= Problem requirements =
Retype all of the data word for word, without pictures.

= Source data =
_ _ _ _ _ _ _

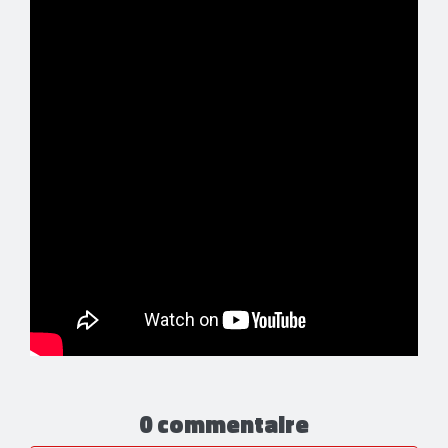
0 commentaire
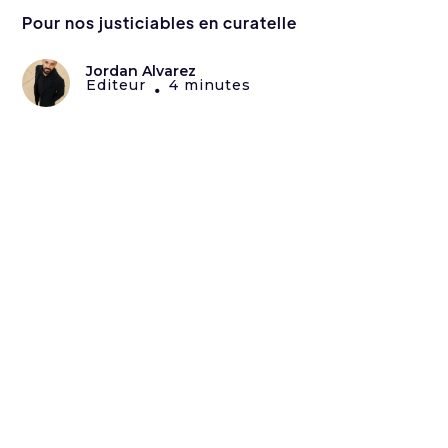
Pour nos justiciables en curatelle
Jordan Alvarez
Editeur
4 minutes
•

_ _ _ _ _ _ _

= Completed task =
0 commentaire
Pour nos justiciables en curatelle
Jordan Alvarez
Editeur
4 minutes
•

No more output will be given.